■ How to complete this task: Which lines hold the string "ctrl"? Copy each of them from the material below.
Extracted information below:
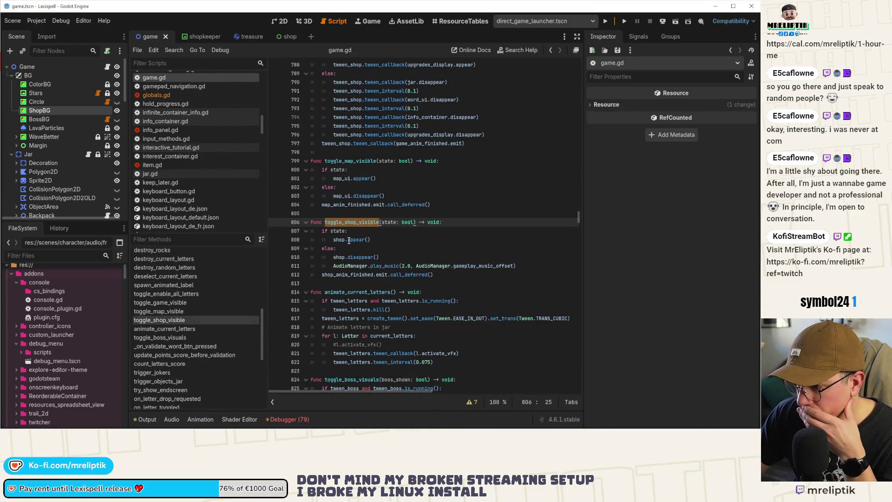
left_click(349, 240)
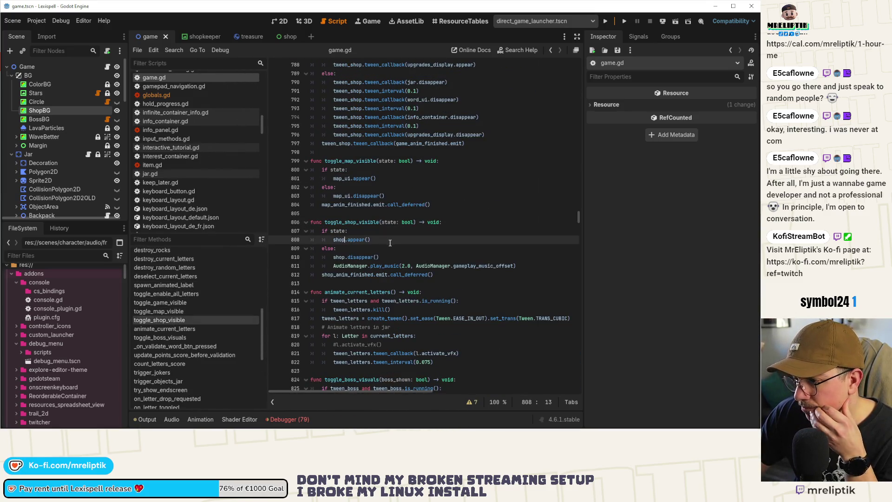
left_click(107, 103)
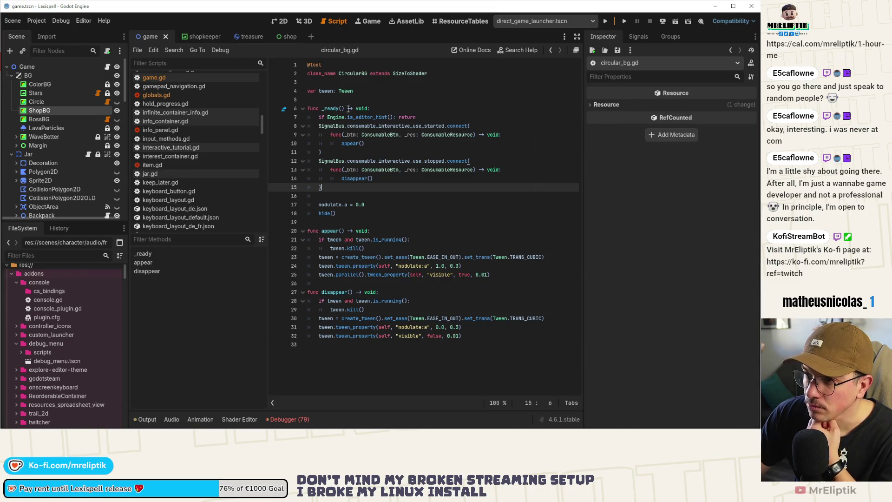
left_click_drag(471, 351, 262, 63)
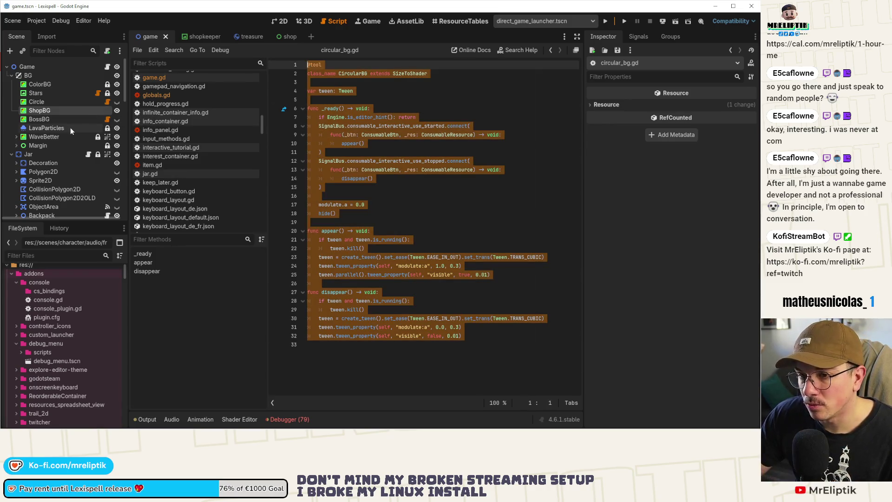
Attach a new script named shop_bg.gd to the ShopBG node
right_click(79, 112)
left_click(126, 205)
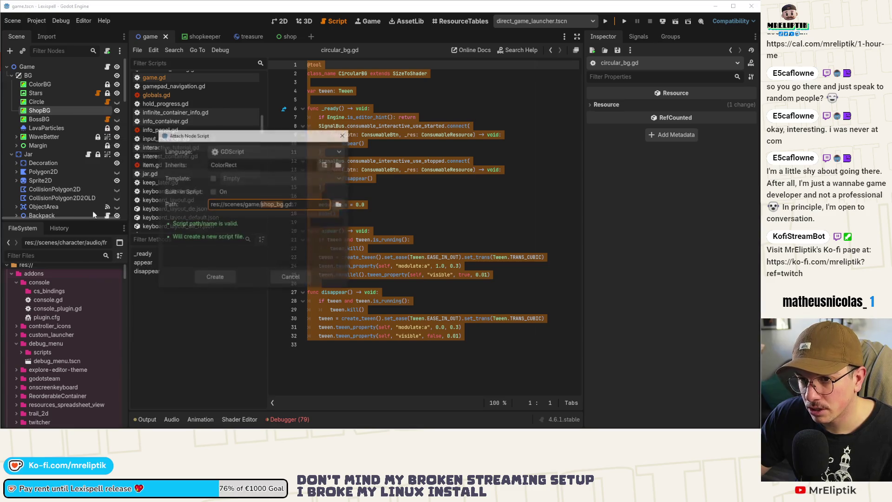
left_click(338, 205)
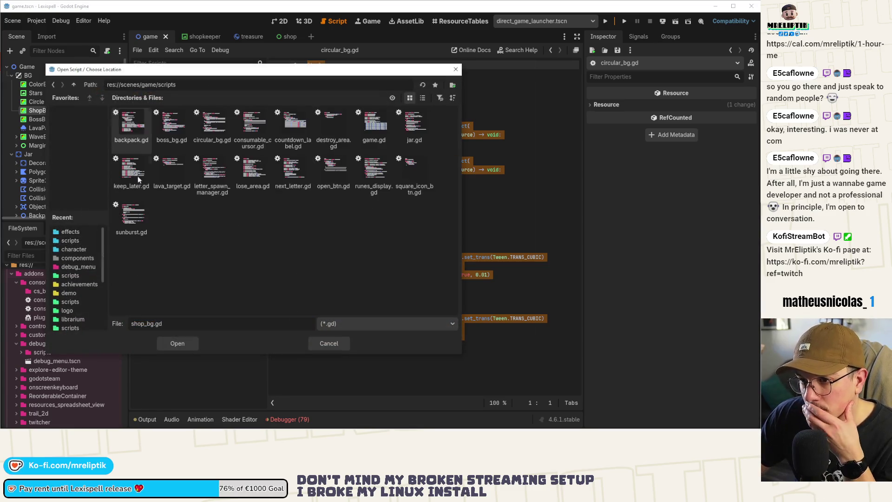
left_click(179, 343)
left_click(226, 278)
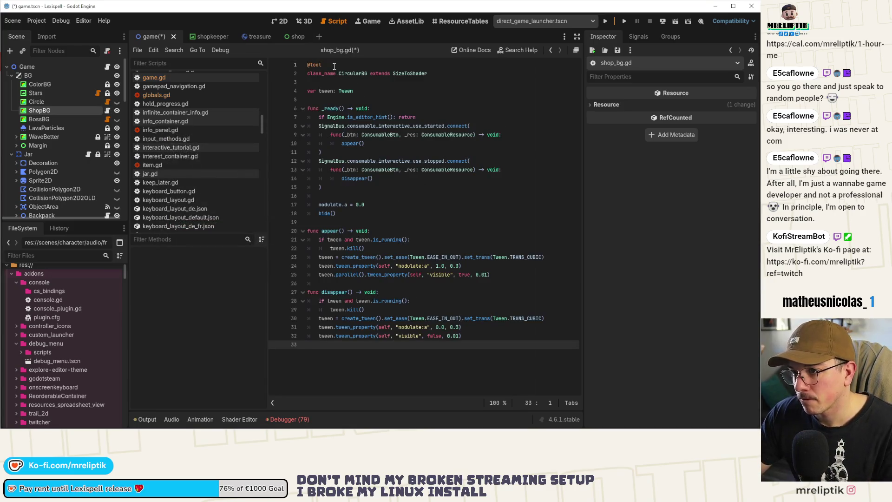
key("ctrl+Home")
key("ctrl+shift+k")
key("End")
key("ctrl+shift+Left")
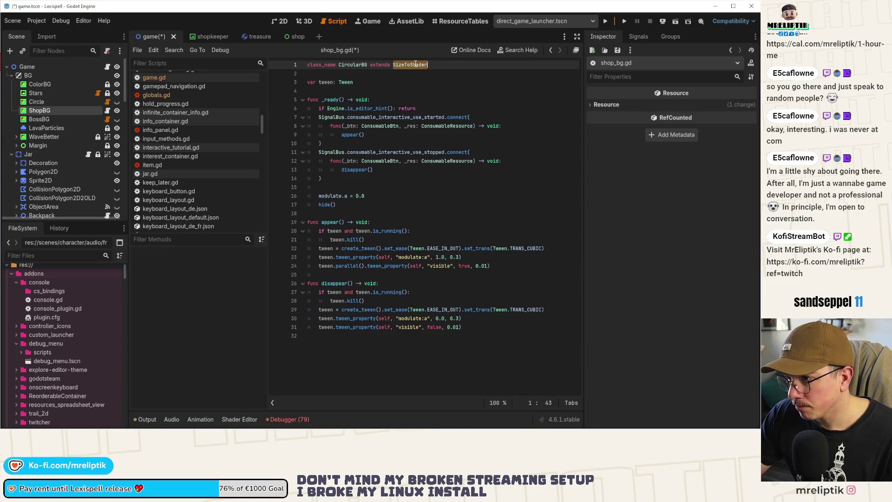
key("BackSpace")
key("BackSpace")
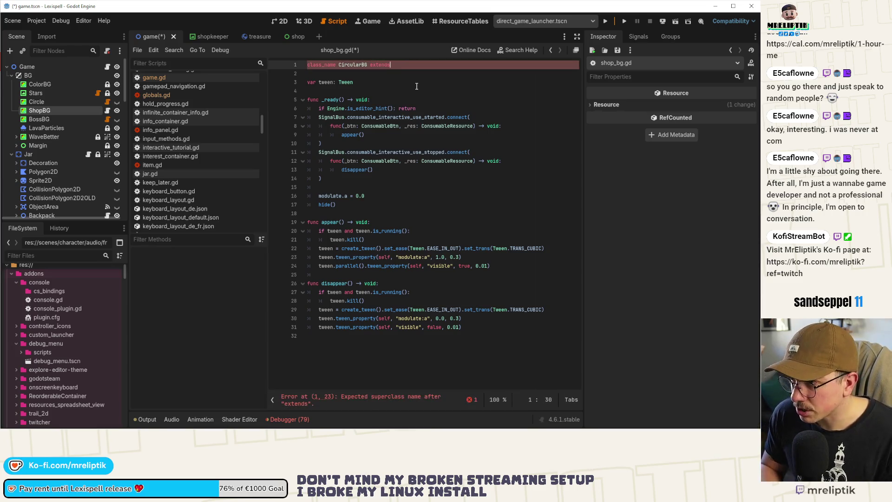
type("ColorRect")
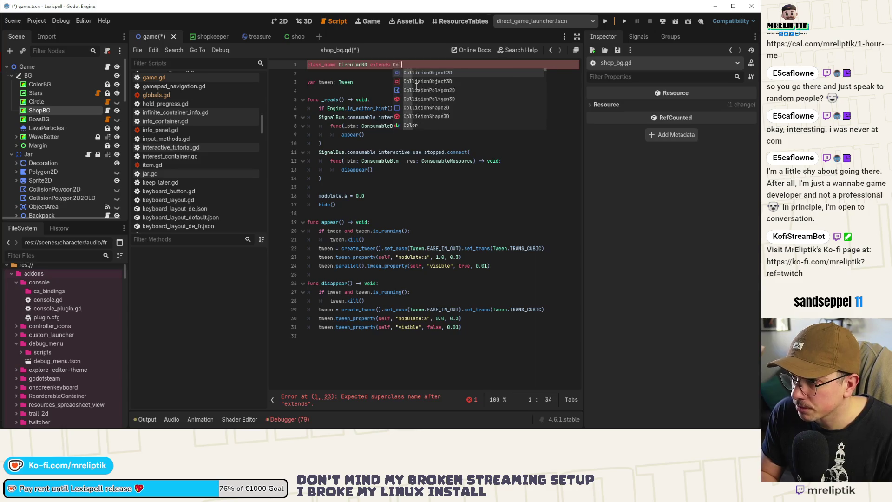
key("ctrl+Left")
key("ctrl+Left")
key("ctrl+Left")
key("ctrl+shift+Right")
End of Extracted information.
■ Answer to the problem:
key("ctrl+Home")
key("ctrl+shift+k")
key("ctrl+shift+Left")
key("ctrl+Left")
key("ctrl+Left")
key("ctrl+Left")
key("ctrl+shift+Right")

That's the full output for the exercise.